Ник Клайн, прекрасно знавший, что Гэйл Фреленг прослушивает свой автоответчик по крайней мере раз в несколько часов, расстался со спутниками в абсолютно безмятежном настроении. У него было такое ощущение, словно опасная волна прокатилась в непосредственной близости от него и снова скрылась вдали, так и не задев скалу, на которой он стоял. Теперь, отряхнув с себя пену, он заметил чуть ли не на самом берегу залива заброшенное кладбище; от центральной улицы города к нему спускалась узкая тропинка с каменными ступеньками — добраться до него плевое дело.
Геррит Планк, чтобы согреться, зашел в церковь, где спокойненько уселся на скамью, сделав вид, что молится. На свои часы он даже не смотрел, потому что на одной из стен висели часы, которые были гораздо больше его собственных.

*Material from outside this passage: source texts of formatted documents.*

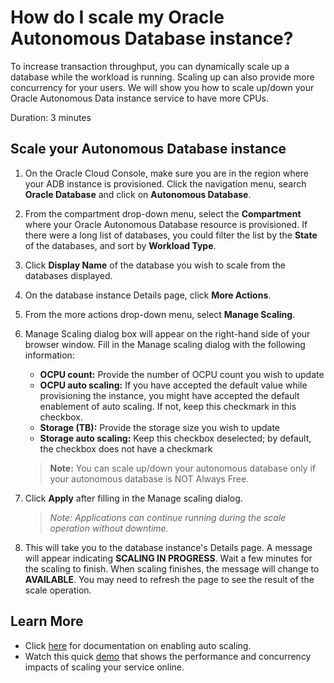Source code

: # How do I scale my Oracle Autonomous Database instance?

To increase transaction throughput, you can dynamically scale up a database while the workload is running. Scaling up can also provide more concurrency for your users. We will show you how to scale up/down your Oracle Autonomous Data instance service to have more CPUs.

Duration: 3 minutes

## Scale your Autonomous Database instance

1. On the Oracle Cloud Console, make sure you are in the region where your ADB instance is provisioned. Click the navigation menu, search **Oracle Database** and click on **Autonomous Database**.

2. From the compartment drop-down menu, select the **Compartment** where your Oracle Autonomous Database resource is provisioned. If there were a long list of databases, you could filter the list by the **State** of the databases, and sort by **Workload Type**.

3. Click **Display Name** of the database you wish to scale from the databases displayed.

4. On the database instance Details page, click **More Actions**.

5. From the more actions drop-down menu, select **Manage Scaling**.

6. Manage Scaling dialog box will appear on the right-hand side of your browser window. Fill in the Manage scaling dialog with the following information:

    -   **OCPU count:** Provide the number of OCPU count you wish to update
    -   **OCPU auto scaling:** If you have accepted the default value while provisioning the instance, you might have accepted the default enablement of auto scaling. If not, keep this checkmark in this checkbox.
    -   **Storage (TB):** Provide the storage size you wish to update
    -   **Storage auto scaling:** Keep this checkbox deselected; by default, the checkbox does not have a checkmark

    > **Note:** You can scale up/down your autonomous database only if your autonomous database is NOT Always Free.

7.  Click **Apply** after filling in the Manage scaling dialog.

    > *Note: Applications can continue running during the scale operation without downtime.*

8.  This will take you to the database instance's Details page. A message will appear indicating **SCALING IN PROGRESS**. Wait a few minutes for the scaling to finish. When scaling finishes, the message will change to **AVAILABLE**. You may need to refresh the page to see the result of the scale operation.

## Learn More

- Click [here](https://docs.oracle.com/en/cloud/paas/autonomous-data-warehouse-cloud/user/autonomous-add-resources.html#GUID-DA72422A-5A70-42FA-A363-AB269600D4B0) for documentation on enabling auto scaling.
- Watch this quick [demo](YgwbqurhxjM) that shows the performance and concurrency impacts of scaling your service online.
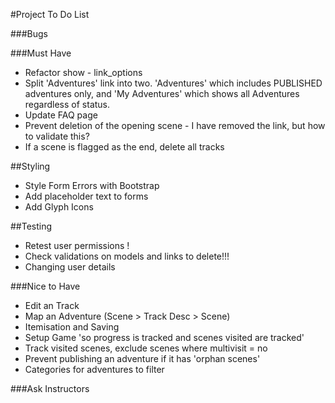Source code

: #Project To Do List

###Bugs


###Must Have

* Refactor show - link_options
* Split 'Adventures' link into two. 'Adventures' which includes PUBLISHED adventures only, and 'My Adventures' which shows all Adventures regardless of status.
* Update FAQ page
* Prevent deletion of the opening scene - I have removed the link, but how to validate this?
* If a scene is flagged as the end, delete all tracks

##Styling

* Style Form Errors with Bootstrap
* Add placeholder text to forms
* Add Glyph Icons

##Testing

* Retest user permissions !
* Check validations on models and links to delete!!!
* Changing user details

###Nice to Have

* Edit an Track
* Map an Adventure (Scene > Track Desc > Scene)
* Itemisation and Saving
* Setup Game 'so progress is tracked and scenes visited are tracked'
* Track visited scenes, exclude scenes where multivisit = no
* Prevent publishing an adventure if it has 'orphan scenes'
* Categories for adventures to filter

###Ask Instructors
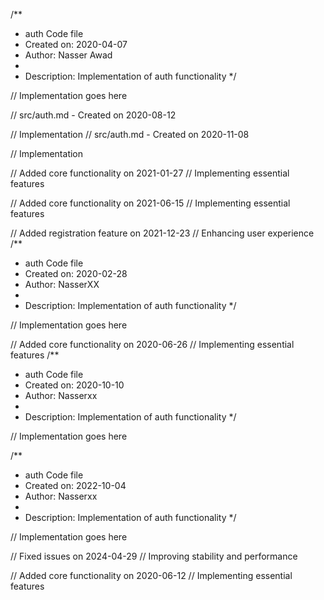 /**
 * auth Code file
 * Created on: 2020-04-07
 * Author: Nasser Awad
 *
 * Description: Implementation of auth functionality
 */
 
// Implementation goes here

// src/auth.md - Created on 2020-08-12

// Implementation
// src/auth.md - Created on 2020-11-08

// Implementation

// Added core functionality on 2021-01-27
// Implementing essential features

// Added core functionality on 2021-06-15
// Implementing essential features

// Added registration feature on 2021-12-23
// Enhancing user experience
/**
 * auth Code file
 * Created on: 2020-02-28
 * Author: NasserXX
 *
 * Description: Implementation of auth functionality
 */
 
// Implementation goes here


// Added core functionality on 2020-06-26
// Implementing essential features
/**
 * auth Code file
 * Created on: 2020-10-10
 * Author: Nasserxx
 *
 * Description: Implementation of auth functionality
 */
 
// Implementation goes here

/**
 * auth Code file
 * Created on: 2022-10-04
 * Author: Nasserxx
 *
 * Description: Implementation of auth functionality
 */
 
// Implementation goes here


// Fixed issues on 2024-04-29
// Improving stability and performance

// Added core functionality on 2020-06-12
// Implementing essential features
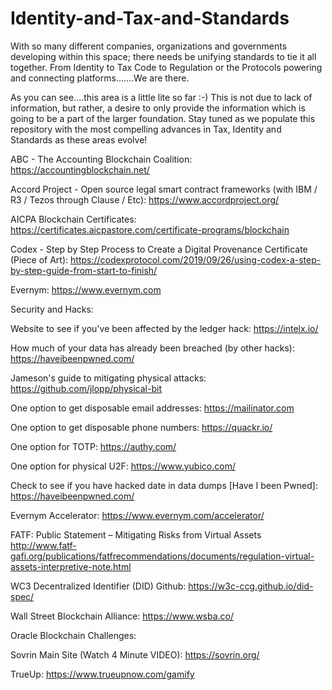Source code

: # Identity-and-Tax-and-Standards
With so many different companies, organizations and governments developing within this space; there needs be unifying standards to tie it all together.  From Identity to Tax Code to Regulation or the Protocols powering and connecting platforms.......We are there.

As you can see....this area is a little lite so far :-)  This is not due to lack of information, but rather, a desire to only provide the information which is going to be a part of the larger foundation.  Stay tuned as we populate this repository with the most compelling advances in Tax, Identity and Standards as these areas evolve!


ABC - The Accounting Blockchain Coalition:  https://accountingblockchain.net/

Accord Project - Open source legal smart contract frameworks (with IBM / R3 / Tezos through Clause / Etc):  https://www.accordproject.org/

AICPA Blockchain Certificates:  https://certificates.aicpastore.com/certificate-programs/blockchain

Codex - Step by Step Process to Create a Digital Provenance Certificate (Piece of Art):  https://codexprotocol.com/2019/09/26/using-codex-a-step-by-step-guide-from-start-to-finish/

Evernym:  https://www.evernym.com

Security and Hacks:

Website to see if you've been affected by the ledger hack: https://intelx.io/

How much of your data has already been breached (by other hacks): https://haveibeenpwned.com/

Jameson's guide to mitigating physical attacks: https://github.com/jlopp/physical-bit

One option to get disposable email addresses: https://mailinator.com

One option to get disposable phone numbers: https://quackr.io/

One option for TOTP: https://authy.com/

One option for physical U2F: https://www.yubico.com/

Check to see if you have hacked date in data dumps [Have I been Pwned]:  https://haveibeenpwned.com/

Evernym Accelerator:  https://www.evernym.com/accelerator/

FATF: Public Statement – Mitigating Risks from Virtual Assets http://www.fatf-gafi.org/publications/fatfrecommendations/documents/regulation-virtual-assets-interpretive-note.html

WC3 Decentralized Identifier (DID) Github:  https://w3c-ccg.github.io/did-spec/

Wall Street Blockchain Alliance:  https://www.wsba.co/



Oracle Blockchain Challenges:  

Sovrin Main Site (Watch 4 Minute VIDEO):  https://sovrin.org/

TrueUp:  https://www.trueupnow.com/gamify

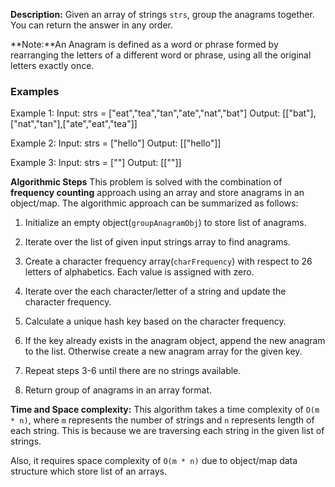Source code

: **Description:**
Given an array of strings `strs`, group the anagrams together. You can return the answer in any order.

**Note:**An Anagram is defined as a word or phrase formed by rearranging the letters of a different word or phrase, using all the original letters exactly once.

### Examples
Example 1:
Input: strs = ["eat","tea","tan","ate","nat","bat"]
Output: [["bat"],["nat","tan"],["ate","eat","tea"]]

Example 2:
Input: strs = ["hello"]
Output: [["hello"]]

Example 3:
Input: strs = [""]
Output: [[""]]

**Algorithmic Steps**
This problem is solved with the combination of **frequency counting** approach using an array and store anagrams in an object/map. The algorithmic approach can be summarized as follows:

1. Initialize an empty object(`groupAnagramObj`) to store list of anagrams.

2. Iterate over the list of given input strings array to find anagrams.

3. Create a character frequency array(`charFrequency`) with respect to 26 letters of alphabetics. Each value is assigned with zero.

4. Iterate over the each character/letter of a string and update the character frequency.

5. Calculate a unique hash key based on the character frequency.

6. If the key already exists in the anagram object, append the new anagram to the list. Otherwise create a new anagram array for the given key.

7. Repeat steps 3-6 until there are no strings available.

8. Return group of anagrams in an array format.

**Time and Space complexity:**
This algorithm takes a time complexity of `O(m * n)`, where `m` represents the number of strings and `n` represents length of each string. This is because we are traversing each string in the given list of strings. 

Also, it requires space complexity of `O(m * n)` due to object/map data structure which store list of an arrays.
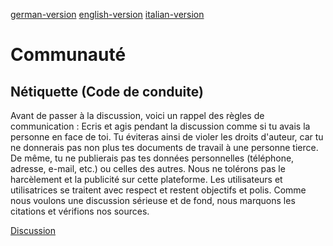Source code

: [german-version](https://github.com/ehealthsuisse/Swiss-SNOMED-Community/blob/main/Netiquette/Netiquette_DE.md)
[english-version](https://github.com/ehealthsuisse/Swiss-SNOMED-Community/blob/main/Netiquette/Netiquette_EN.md)
[italian-version](https://github.com/ehealthsuisse/Swiss-SNOMED-Community/blob/main/Netiquette/Netiquette_IT.md) 
# Communauté

## Nétiquette (Code de conduite)

Avant de passer à la discussion, voici un rappel des règles de communication : Ecris et agis pendant la discussion comme si tu avais la personne en face de toi. Tu éviteras ainsi de violer les droits d'auteur, car tu ne donnerais pas non plus tes documents de travail à une personne tierce. De même, tu ne publierais pas tes données personnelles (téléphone, adresse, e-mail, etc.) ou celles des autres. Nous ne tolérons pas le harcèlement et la publicité sur cette plateforme. Les utilisateurs et utilisatrices se traitent avec respect et restent objectifs et polis. Comme nous voulons une discussion sérieuse et de fond, nous marquons les citations et vérifions nos sources.

[Discussion](https://github.com/ehealthsuisse/Swiss-SNOMED-Community/discussions)
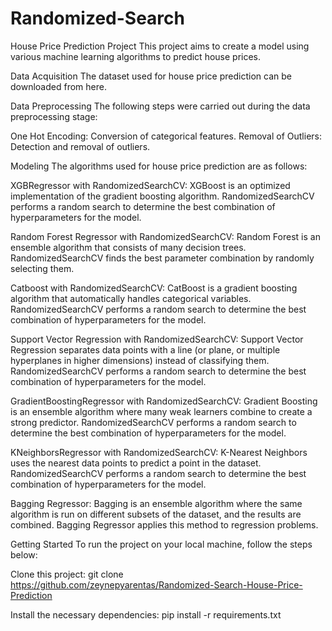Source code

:# Randomized-Search

House Price Prediction Project
This project aims to create a model using various machine learning algorithms to predict house prices.

Data Acquisition
The dataset used for house price prediction can be downloaded from here.

Data Preprocessing
The following steps were carried out during the data preprocessing stage:

One Hot Encoding: Conversion of categorical features.
Removal of Outliers: Detection and removal of outliers.

Modeling
The algorithms used for house price prediction are as follows:

XGBRegressor with RandomizedSearchCV: XGBoost is an optimized implementation of the gradient boosting algorithm. RandomizedSearchCV performs a random search to determine the best combination of hyperparameters for the model.

Random Forest Regressor with RandomizedSearchCV: Random Forest is an ensemble algorithm that consists of many decision trees. RandomizedSearchCV finds the best parameter combination by randomly selecting them.

Catboost with RandomizedSearchCV: CatBoost is a gradient boosting algorithm that automatically handles categorical variables. RandomizedSearchCV performs a random search to determine the best combination of hyperparameters for the model.

Support Vector Regression with RandomizedSearchCV: Support Vector Regression separates data points with a line (or plane, or multiple hyperplanes in higher dimensions) instead of classifying them. RandomizedSearchCV performs a random search to determine the best combination of hyperparameters for the model.

GradientBoostingRegressor with RandomizedSearchCV: Gradient Boosting is an ensemble algorithm where many weak learners combine to create a strong predictor. RandomizedSearchCV performs a random search to determine the best combination of hyperparameters for the model.

KNeighborsRegressor with RandomizedSearchCV: K-Nearest Neighbors uses the nearest data points to predict a point in the dataset. RandomizedSearchCV performs a random search to determine the best combination of hyperparameters for the model.

Bagging Regressor: Bagging is an ensemble algorithm where the same algorithm is run on different subsets of the dataset, and the results are combined. Bagging Regressor applies this method to regression problems.

Getting Started
To run the project on your local machine, follow the steps below:

Clone this project:
git clone https://github.com/zeynepyarentas/Randomized-Search-House-Price-Prediction

Install the necessary dependencies:
pip install -r requirements.txt

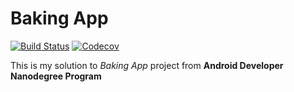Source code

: # Baking App

[![Build Status](https://travis-ci.org/Stropek/baking-app.svg?branch=master)](https://travis-ci.org/Stropek/baking-app)
[![Codecov](https://img.shields.io/codecov/c/github/Stropek/baking-app.svg)](https://codecov.io/github/Stropek/baking-app)

This is my solution to _Baking App_ project from __Android Developer Nanodegree Program__
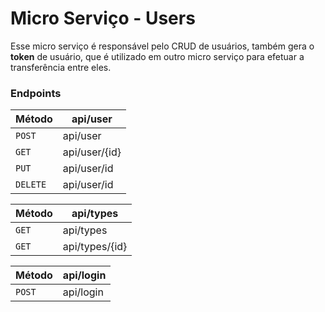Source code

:# Micro Serviço - Users
Esse micro serviço é responsável pelo CRUD de usuários, também gera o **token** de usuário, que é utilizado em outro micro serviço para efetuar a transferência entre eles. 

### Endpoints
| Método  | api/user |
| ------------- | ------------- |
| `POST`  | api/user       |
| `GET`   | api/user/{id}  |
| `PUT`   | api/user/id    |
| `DELETE`| api/user/id    |

| Método  | api/types |
| ------------- | ------------- |
| `GET`   | api/types       |
| `GET`   | api/types/{id}  |

| Método  | api/login |
| ------------- | ------------- |
| `POST`  | api/login       |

Джун и Фэй, между которыми на почве поисков женского туалета возникло нечто вроде товарищеской близости, совместными усилиями нашли его и уселись в соседних кабинках, каждая — прислушиваясь к звону струйки соседки. Еще до того Фэй показала Джун свое письмо от Ценителя живописи, чтобы поделиться обидой по поводу содержавшихся в нем обвинений. Я же работала до кровавого пота, сказала Фэй, над осмеянной этим типом картиной «Можешь забрать это себе». А грубую технику письма выбрала преднамеренно, чтобы передать эмоциональную боль и отчаяние женщины, которой общество отказывает в праве голоса. Что же касается обилия пятен и помарок на картине, то оно должно было наглядно выразить беспомощность жертвы. Джун Лабуайе-Сук постаралась, как могла, утешить Фэй, хотя сама она к живописи, независимо от ее качества, была абсолютно равнодушна. Поскольку Джун принадлежала к тому социальному слою, в котором преобладают властные и преуспевающие женщины и несколько женоподобные мужчины, она изо всех сил старалась сочувствовать негодованию Фэй, но сочувствие это носило, как бы лучше сказать, несколько антропологический характер. Поэтому, сидя в соседней туалетной кабинке, она не могла удержаться от мысли, что звук, с которым изливается моча Фэй, полностью соответствует ее, Джун, ожиданиям: напряженный, прерывистый, такой, словно струя бьет в стенку унитаза под очень острым углом. Фэй, со своей стороны, с удивлением отметила, какой огромный объем жидкости заключается в организме Джун Лабуайе-Сук: казалось, что мочиться она будет целую вечность. Чтобы вместилось такое количество жидкости, у нее внутри должно быть очень много свободного места.